# Acceptable downhill grade?



## benshell (Oct 1, 2008)

I've often read that for best operational reliability grades should be kept to 2% for mainline operations. That was my plan, but poor surveying early on has put in in a situation where grades turning out to be a bit steeper in one spot. It's about a 20 ft stretch at about 3%. I could reduce this some by doing a lot of work and raising another track (giving it a hump--at 2%, which I could spread out, but still not ideal), but getting it to exactly 2% seems pretty impractical at this point.

This is a section of track that will almost always be used as a downgrade. I'm primarily into just running long-ish (20 or 30 cars) mainline trains so I'm not worried about pulling power up the grade, but I am wondering if there are other concerns with grades. E.g., is it bad on gearboxes to go DOWN a steep grade?

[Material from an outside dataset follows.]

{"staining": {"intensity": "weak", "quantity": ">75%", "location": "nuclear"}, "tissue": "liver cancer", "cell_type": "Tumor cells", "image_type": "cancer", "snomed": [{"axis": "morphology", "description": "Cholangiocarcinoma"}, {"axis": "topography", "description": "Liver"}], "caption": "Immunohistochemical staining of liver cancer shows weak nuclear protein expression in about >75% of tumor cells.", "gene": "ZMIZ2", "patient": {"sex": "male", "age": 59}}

Any thoughts? I'd appreciate hearing about your experiences with downhill grades.


----------



## Greg Elmassian (Jan 3, 2008)

45 Car train, the downhill section on the left is about 50 feet long and 5.5 percent downgrade.

It can work. Greg


----------



## rdamurphy (Jan 3, 2008)

Instead of a 20' straight section, could you add an "S" curve? This will add length to the track, and reduce the grade. Just use a straight section longer than the length of your longest car in the middle between the curves, and it shouldn't cause any problems. 

Robert


----------



## Totalwrecker (Feb 26, 2009)

In our model world 3% isn't as bad as it is for the 1:1 guys. I'd keep it straight (an S curve will add lateral stresses [my opinion]) and instead add a helpr spur at the bottom of the grade and send out a helper for the rare uphill climber. 
The 1:1 boys compensated for curves on grades by lowering the %, I'd suggest you place a Slow Order warrant on that section of track and take it easy there. 

John


----------



## Greg Elmassian (Jan 3, 2008)

If I can do 45 cars down 5.5%, your 3% will be no sweat was my point... was hoping visual proof was enough... 

Greg


----------



## benshell (Oct 1, 2008)

Thanks for the visual proof Greg! I had no idea that was possible but your train seems to handle it just fine. 

And thanks for the other responses too. Just to clarify this grade is partly on a curve, but it's a pretty wide radius (over 10 ft, probably 11 or 12 ft radius) and nothing I own yet needs that. 

I feel better now about not being able to keep to 2%. I'll just keep the grade as smooth and minimal as possible and not worry about this anymore. I need to get the track in and start running trains again! (I've been unable to run for months due to a bunch of projects.)


----------



## noelw (Jan 2, 2008)

One other thing is truck mounted couples don't work to good on steep grades with any curves in them or any fast stops., but on body mounted couples seems to be no problems. 
I had to make my 3 .5 percent as a streight- a - way from the set up area to the layout due to some very long trains sometimes. 
50 car trains don't like backing up on curves if truck mounted couples. .. lol.

Sometime when maiking up a train at our set up area, we may have to back up a train to one of other two sidding to make up a longer train. 
Now seem to be no problem de-railing a trains. " so far. " 

After seein your last post . Don't think you have any problems on your 10ft curves.


----------